Although reorganization plans include disclosures about a corporate debtor, Purdue Pharma, not the Sacklers, is the debtor. While Purdue has committed to releasing its documents after bankruptcy, the Sacklers have not. Nevertheless, the Bankruptcy Court has given the Sacklers broad protection, including an injunction shielding them from lawsuits that would produce evidence of their guilt or innocence. A plan approved in this case would thus make their protection permanent.

Such an outcome would be disastrous not only for victims, who demand transparency and accountability, but also for the bankruptcy system itself. The plan that creditors would have to accept would reinforce a widely held perception that if a party has enough money to manipulate the legal system, it is possible to purchase silence and immunity for even the most egregious misconduct. It would also set a dangerous precedent in bankruptcy: Purdue’s may be the only major bankruptcy involving allegations of serious criminal misconduct in which the principals were not charged. The chief executives of Enron, WorldCom and Refco — as well as the opioid maker Insys — all served (or will be serving) time in prison.

There are, however, two potential antidotes.

First, creditors should ask the Bankruptcy Court to immediately appoint an independent examiner. The creditors’ committee is conducting its own investigation, but it is facing resistance from the Sacklers. Moreover, with the support of the Justice Department, that investigation is proceeding in complete secrecy. Examiners, who can be appointed in cases where the debtor owes over $5 million, performed a vital public function by investigating and reporting on high-profile bankruptcies such as those of Enron, WorldCom and Lehman Brothers.

The presiding judge in the Purdue bankruptcy case, Robert D. Drain, may resist appointing an independent examiner, perhaps for fear that it could scare away the Sacklers and their $3 billion offer. Before the Justice Department’s deal, creditors could do little about that. Although all the parties knew Purdue’s debts were huge, the exact amount was uncertain. By putting a number ($8 billion) on what the company owes, the statutory debt threshold is now satisfied. Judge Drain may still refuse to appoint an examiner, but an appellate court may see things differently.

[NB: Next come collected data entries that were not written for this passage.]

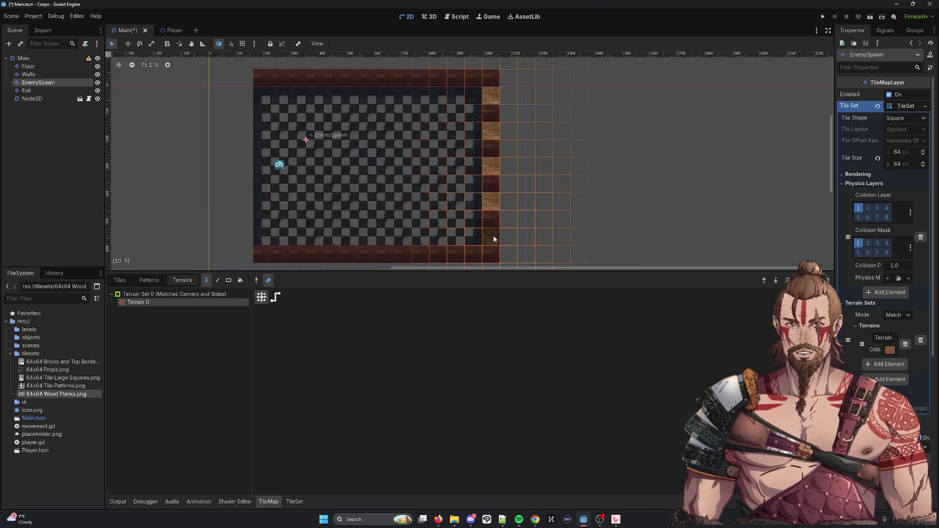
click(493, 234)
click(494, 203)
click(492, 169)
click(494, 131)
click(494, 96)
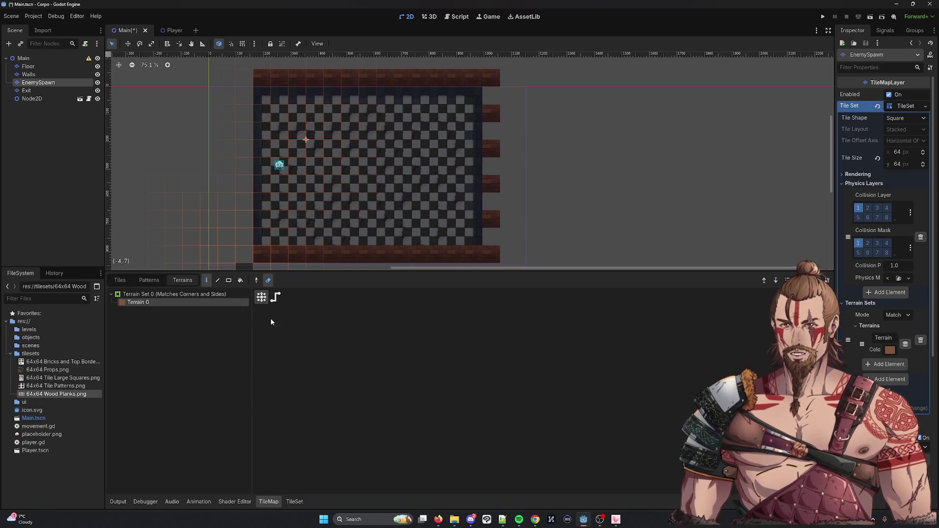
click(295, 504)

Some creditors may also worry that an examiner would scare the Sacklers away. Because an examiner is not a creditor, however, he or she would not be intimidated by the poison pill. The Sacklers might fend off an examiner by offering more money and being more transparent, a better outcome for creditors and the public interest.

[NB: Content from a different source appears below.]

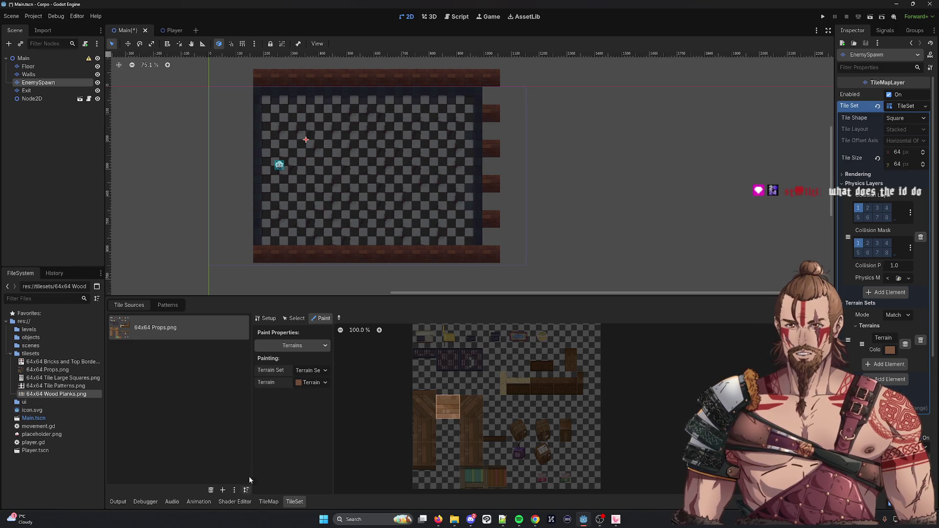
click(266, 318)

A second possible remedy is a criminal prosecution of some of the Sacklers, since the Justice Department settlement does not release family members from such liability. Unless the Sacklers or their lawyers commit under oath to the oversight committee that they will be much more transparent about their finances and their role in contributing to the opioid crisis, the committee should consider passing a nonbinding resolution asking the incoming Biden administration’s Justice Department to explore charges.

But time is short. Once Purdue Pharma proposes a reorganization plan that implements the Sacklers’ offer — which seems imminent — the pressure for creditors to approve it will be strong, spurred by the poison pill. If, as seems likely, the plan is approved later this winter, it will then be impossible to appoint an examiner and politically infeasible for the Justice Department to scuttle a deal by charging the Sacklers with crimes.

Judge Drain understands this. At the close of the Nov. 17 hearing in which he approved the Justice-Purdue deal, he urged the parties to agree to a reorganization plan as quickly as possible. “You can do it,” he implored. “You need to do it.”

For many victims of the opioid crisis, and the legitimacy of the bankruptcy system itself, the “it” here — a plan that exonerates the Sacklers without any meaningful disclosure or accountability — may be Purdue’s most poisonous pill.

Jonathan C. Lipson is Harold E. Kohn Chair and is a Professor of Law at Temple University Beasley School of Law. Gerald Posner is an investigative journalist and author of “PHARMA.”